Great Ajax and Chicago Atlantic Volatility Contrast

   Predicted Return Density   
       Returns  

Pair Trading with Great Ajax and Chicago Atlantic

The main advantage of trading using opposite Great Ajax and Chicago Atlantic positions is that it hedges away some unsystematic risk. Because of two separate transactions, even if Great Ajax position performs unexpectedly, Chicago Atlantic can make up some of the losses. Pair trading also minimizes risk from directional movements in the market. For example, if an entire industry or sector drops because of unexpected headlines, the short position in Chicago Atlantic will offset losses from the drop in Chicago Atlantic's long position.
The idea behind Great Ajax Corp and Chicago Atlantic Real pairs trading is to make the combined position market-neutral, meaning the overall market's direction will not affect its win or loss (or potential downside or upside).
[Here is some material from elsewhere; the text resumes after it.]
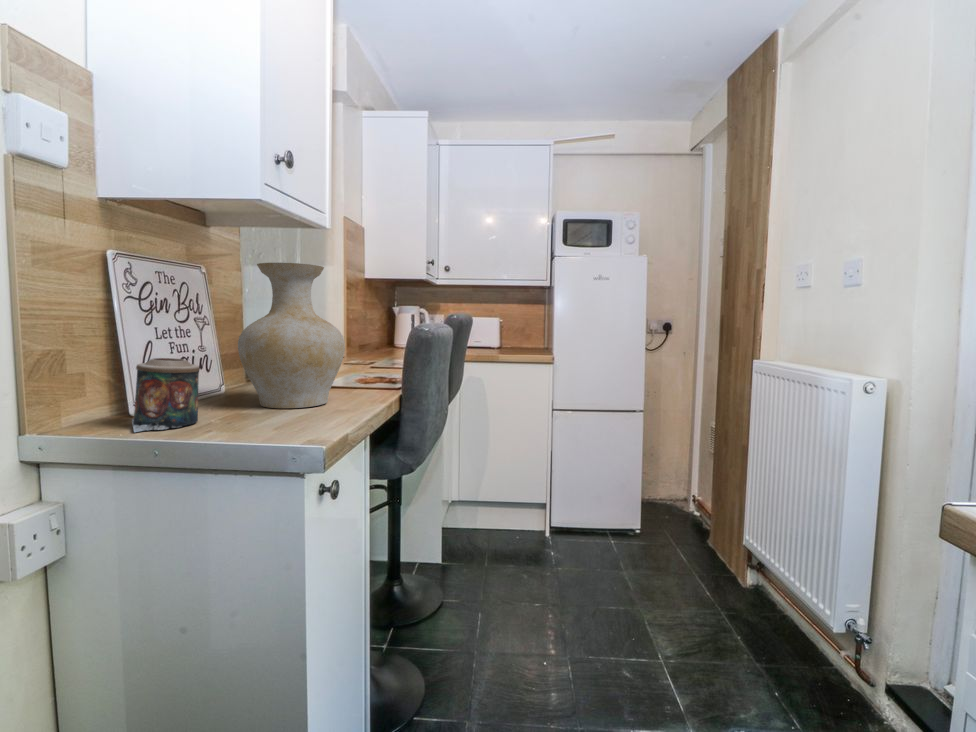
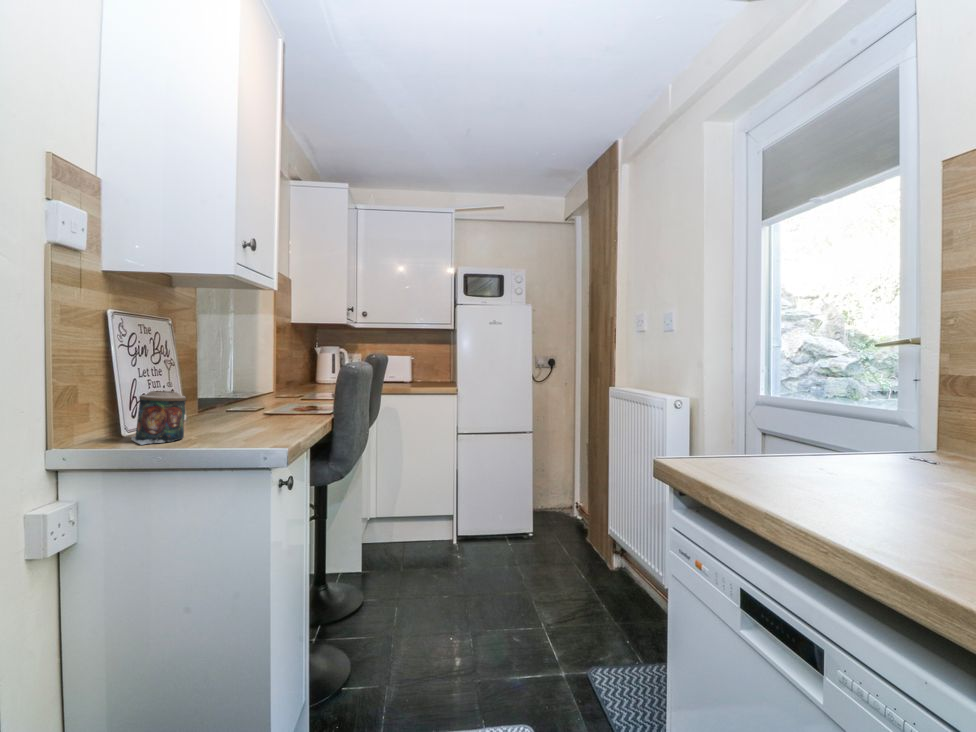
vase: present [238,263,345,408] -> none [206,319,291,429]

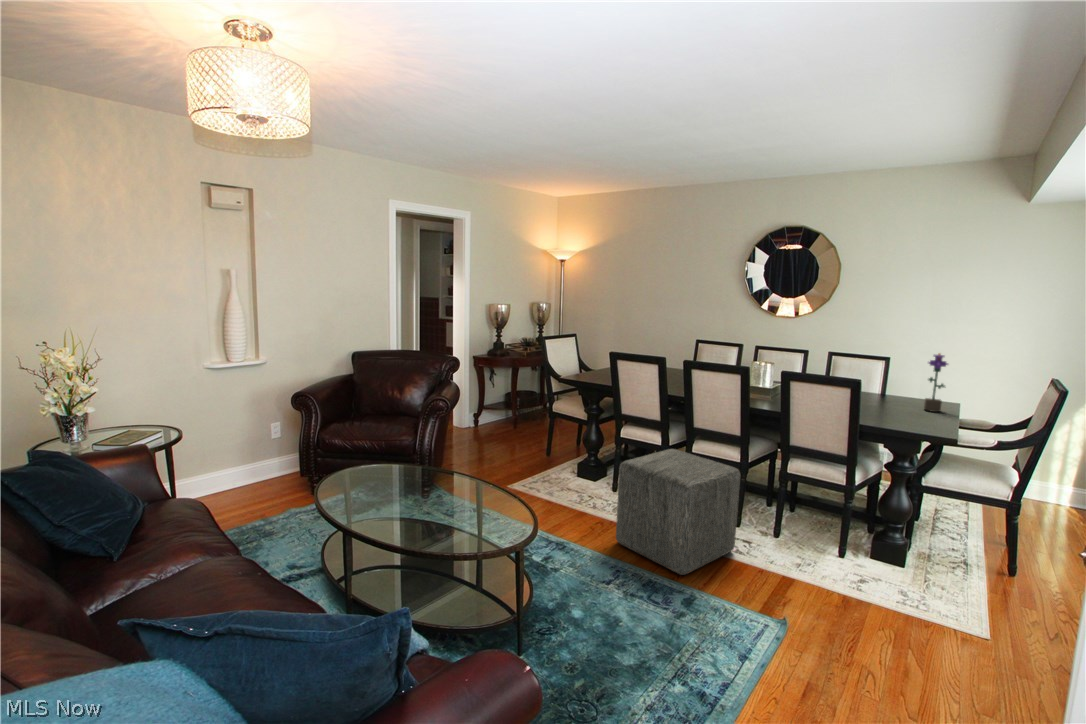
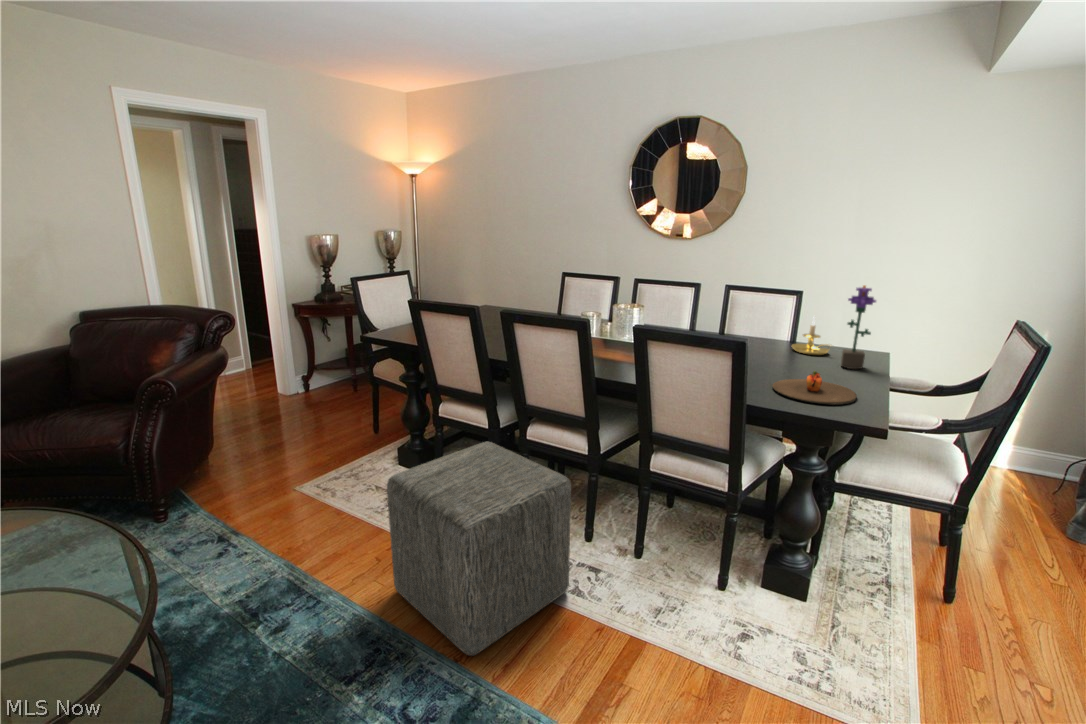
candle holder: none [885,375,918,403] -> present [792,318,829,355]
plate: none [876,407,936,428] -> present [772,371,857,405]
This can be achieved by designing a pairs trade with two highly correlated stocks or equities that operate in a similar space or sector, making it possible to obtain profits through simple and relatively low-risk investment.
Check out your portfolio center.
Note that this page's information should be used as a complementary analysis to find the right mix of equity instruments to add to your existing portfolios or create a brand new portfolio. You can also try the Insider Screener module to find insiders across different sectors to evaluate their impact on performance.